The creators inserted the Bitcoins into the peer-to-peer network in 2008. How many did they insert? I have no idea. New Bitcoins cannot be created like money can be printed and they cannot be resued. By the end pf 2009, 2,625,000 Bitcoin were in the network.

 What happens to a Bitcoin after it has been used?

When we use Bitcoins, they are sent via a one-way mathematical equation. This equation is irreversible unless it is solved through a hacking pocess. This one-way equation basically locks your Bitcoin in a state that is “spent”. For example, I have used my Bitcoin to buy a product or service from Charlie, for example. Now that I have used it, I cannot use it again, just like using dollars to buy gum. But in the virtual spectrum, the transaction needs to be locked in order to ensure that the currency has been transferred. This lock is the one-way mathematical equation. We can buy more Bitcoins to replace those we’ve spent. We cannot create Bitcoins left and right, or the currency will lose its value. There is no Central Bitcoin Bank to regulate the number of Bitcoins in the economy.
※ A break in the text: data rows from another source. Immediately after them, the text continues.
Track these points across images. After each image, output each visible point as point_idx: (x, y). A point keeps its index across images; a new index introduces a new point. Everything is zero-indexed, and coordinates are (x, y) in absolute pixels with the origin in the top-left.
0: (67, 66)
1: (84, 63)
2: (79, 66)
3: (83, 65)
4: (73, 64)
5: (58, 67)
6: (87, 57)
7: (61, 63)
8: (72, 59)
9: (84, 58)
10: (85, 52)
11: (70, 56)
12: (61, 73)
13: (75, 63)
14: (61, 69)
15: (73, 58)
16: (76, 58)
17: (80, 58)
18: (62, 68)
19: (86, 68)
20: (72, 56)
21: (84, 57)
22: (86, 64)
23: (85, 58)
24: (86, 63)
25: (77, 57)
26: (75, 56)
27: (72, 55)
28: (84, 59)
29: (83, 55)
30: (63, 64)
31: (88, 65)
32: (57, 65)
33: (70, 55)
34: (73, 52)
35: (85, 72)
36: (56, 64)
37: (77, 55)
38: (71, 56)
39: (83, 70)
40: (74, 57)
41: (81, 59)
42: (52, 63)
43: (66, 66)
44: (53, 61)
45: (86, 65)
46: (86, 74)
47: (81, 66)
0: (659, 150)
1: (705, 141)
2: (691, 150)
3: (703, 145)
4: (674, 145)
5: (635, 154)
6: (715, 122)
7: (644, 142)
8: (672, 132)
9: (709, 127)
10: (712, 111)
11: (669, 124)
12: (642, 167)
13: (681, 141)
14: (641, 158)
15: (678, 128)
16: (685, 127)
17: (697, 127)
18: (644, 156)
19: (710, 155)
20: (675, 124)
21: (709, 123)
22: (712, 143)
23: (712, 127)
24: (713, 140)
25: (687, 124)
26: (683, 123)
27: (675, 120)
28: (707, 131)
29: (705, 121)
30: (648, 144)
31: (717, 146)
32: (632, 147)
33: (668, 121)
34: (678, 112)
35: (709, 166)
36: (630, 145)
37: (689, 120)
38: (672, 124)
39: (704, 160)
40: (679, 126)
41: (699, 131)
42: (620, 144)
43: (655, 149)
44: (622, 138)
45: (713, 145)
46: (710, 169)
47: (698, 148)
If anyone could create Bitcoins, just like anyone can create Bitcoin code, there would eventually be too many Bitcoins in the market for it to be considered a valuable currency in the same sense that printing USD or any other paper currency can create devaluation. Like non-virtual currencies, we can “earn” our Bitcoins to bring more into circulation after spending. This is called mining.

 What exactly is mining?

After a Bitcoin is used, a one-way mathematical equation locks the Bitcoin into a transaction ledger. In order to confirm the use of a Bitcoin, the equations of the ledger must be solved. This ledger is a long “block” of Bitcoins that have been trapped by these equations and solving these equation blocks doesn’t create new Bitcoins or allow for them to be reused, but rather confirms the use of the bitcoin, and the miner is rewarded with new bitcoin.

While solving these blocks sounds easy, it is a process that takes a lot of computer processing power. These computers hack into the transaction ledger in order to solve the block equations. This could take up to a year or longer, depending on the processing ability of the computer, but it is worth the wait. Unlocking a block generates 25 Bitcoins, a value of about $17300 USD at the Feb 10 exchange rate. You can check out the Bitcoin Exchange Rate site to find out just how much that would be worth on any given day. Additionally, the rate at which Bitcoins are rewarded decreases every four years.